Count the lines below that contain the word "bhakte" and reply with the number alone.
━━━━━ LISTED RECORDS ━━━━━
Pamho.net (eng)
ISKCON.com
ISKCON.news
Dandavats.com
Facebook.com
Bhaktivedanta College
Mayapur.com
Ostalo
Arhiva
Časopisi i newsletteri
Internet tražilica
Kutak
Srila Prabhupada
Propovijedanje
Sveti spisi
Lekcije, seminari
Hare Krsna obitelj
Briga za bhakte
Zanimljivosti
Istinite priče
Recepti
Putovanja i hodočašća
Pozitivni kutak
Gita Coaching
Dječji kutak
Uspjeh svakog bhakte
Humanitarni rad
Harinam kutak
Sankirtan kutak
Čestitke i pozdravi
━━━━━
→ **OUTPUT FOR THIS EXERCISE**
2